汉初法律虽然总体上继承了秦律,但其执行者的思想水平却发生了很大的变化。如果有玩占卜的制度,疑狱会逐级上报裁决,避免主观性。刘邦自己虽然文化不高,甚至有点无赖,但是他能听别人的意见,比如娄敬的迁都建议,陆贾的不能一下子统治天下的建议等等,他都采纳了。对舒等儒生并没有极端的仇恨,但他们却适当地融入了政治。尽管吕后有赢得世界的心,但她与人类和政治生活中的第二个人不一样。不以赏人之乐,不以惩人之怒,对法律持基本的尊重态度,是汉初几位统治者的特点。
由于秦代文法家的残余和大量军事官僚的存在,汉代统治阶级整体素质的提高需要很长时间。直到文景时期,很多人还在说官员的残暴和不服从,还在强调秦末的历史很可能重现。但毕竟汉初的统治者注意到了这个问题,执法更加谨慎。他们逐渐废除了秦朝少数真正苛刻的法律,在官员头脑中灌输了一些“无为”的思想,并对选官的类型和结构进行了重大调整。所以汉初虽然普遍遵循秦律,但结果却与秦政治大相径庭。这是因为时代在变,统治阶级的素质也变了。

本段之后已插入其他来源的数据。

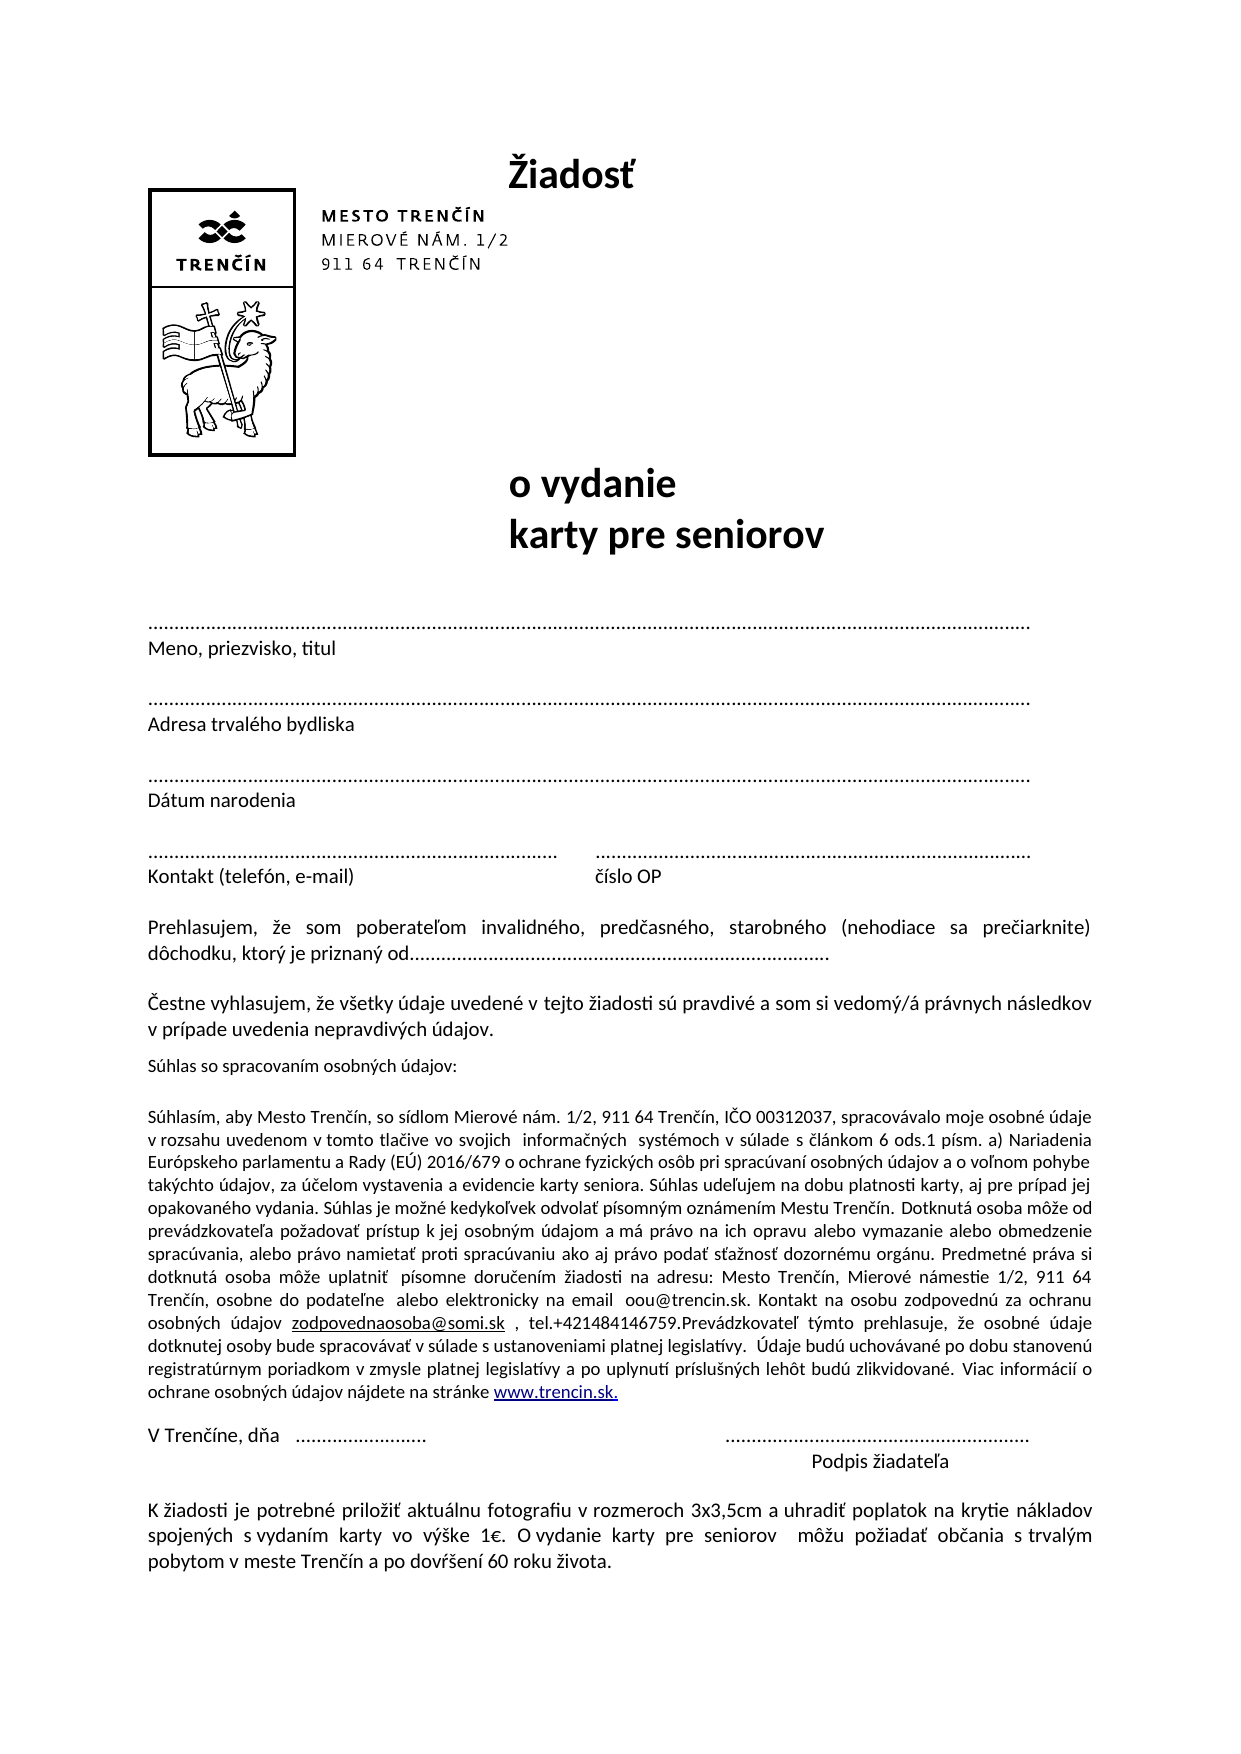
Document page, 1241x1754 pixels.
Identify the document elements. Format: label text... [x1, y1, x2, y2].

text Čestne vyhlasujem, že všetky údaje uvedené v tejto žiadosti sú pravdivé a som si vedomý/á právnych následkov v prípade uvedenia nepravdivých údajov. [148, 991, 1092, 1041]
text V Trenčíne, dňa ......................... .......................................................... [148, 1422, 1092, 1448]
text Kontakt (telefón, e-mail) číslo OP [148, 863, 1092, 889]
text .............................................................................. ................................................................................... [148, 838, 1092, 863]
text Podpis žiadateľa [148, 1448, 1092, 1497]
text Meno, priezvisko, titul [148, 635, 1092, 660]
text ........................................................................................................................................................................ [148, 609, 1092, 635]
text Súhlas so spracovaním osobných údajov: [148, 1054, 1092, 1077]
text [1033, 567, 1148, 595]
text o vydanie [443, 457, 1092, 508]
text [471, 567, 627, 595]
text karty pre seniorov [443, 508, 1092, 558]
text Žiadosť [148, 148, 1092, 457]
text Dátum narodenia [148, 787, 1092, 813]
text ........................................................................................................................................................................ [148, 686, 1092, 711]
text ........................................................................................................................................................................ [148, 762, 1092, 787]
text Adresa trvalého bydliska [148, 711, 1092, 736]
text Prehlasujem, že som poberateľom invalidného, predčasného, starobného (nehodiace sa prečiarknite) dôchodku, ktorý je priznaný od................................................................................ [148, 914, 1092, 965]
text K žiadosti je potrebné priložiť aktuálnu fotografiu v rozmeroch 3x3,5cm a uhradiť poplatok na krytie nákladov spojených s vydaním karty vo výške 1€. O vydanie karty pre seniorov môžu požiadať občania s trvalým pobytom v meste Trenčín a po dovŕšení 60 roku života. [148, 1497, 1092, 1573]
text Súhlasím, aby Mesto Trenčín, so sídlom Mierové nám. 1/2, 911 64 Trenčín, IČO 00312037, spracovávalo moje osobné údaje v rozsahu uvedenom v tomto tlačive vo svojich informačných systémoch v súlade s článkom 6 ods.1 písm. a) Nariadenia Európskeho parlamentu a Rady (EÚ) 2016/679 o ochrane fyzických osôb pri spracúvaní osobných údajov a o voľnom pohybe takýchto údajov, za účelom vystavenia a evidencie karty seniora. Súhlas udeľujem na dobu platnosti karty, aj pre prípad jej opakovaného vydania. Súhlas je možné kedykoľvek odvolať písomným oznámením Mestu Trenčín. Dotknutá osoba môže od prevádzkovateľa požadovať prístup k jej osobným údajom a má právo na ich opravu alebo vymazanie alebo obmedzenie spracúvania, alebo právo namietať proti spracúvaniu ako aj právo podať sťažnosť dozornému orgánu. Predmetné práva si dotknutá osoba môže uplatniť písomne doručením žiadosti na adresu: Mesto Trenčín, Mierové námestie 1/2, 911 64 Trenčín, osobne do podateľne alebo elektronicky na email oou@trencin.sk. Kontakt na osobu zodpovednú za ochranu osobných údajov zodpovednaosoba@somi.sk , tel.+421484146759.Prevádzkovateľ týmto prehlasuje, že osobné údaje dotknutej osoby bude spracovávať v súlade s ustanoveniami platnej legislatívy. Údaje budú uchovávané po dobu stanovenú registratúrnym poriadkom v zmysle platnej legislatívy a po uplynutí príslušných lehôt budú zlikvidované. Viac informácií o ochrane osobných údajov nájdete na stránke www.trencin.sk. [148, 1105, 1092, 1403]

昏君的历史不一定是“恶法”造成的。历史上的贤明君主不一定是“明律”培养出来的。儒家还是法家占上风,政治好坏不能一概而论。归根结底,封建时代的法律无法从根本上解决人治问题,所以善治或暴政与人的因素有很大关系,不能完全归于法律。秦之亡,汉之兴,就是一个证明。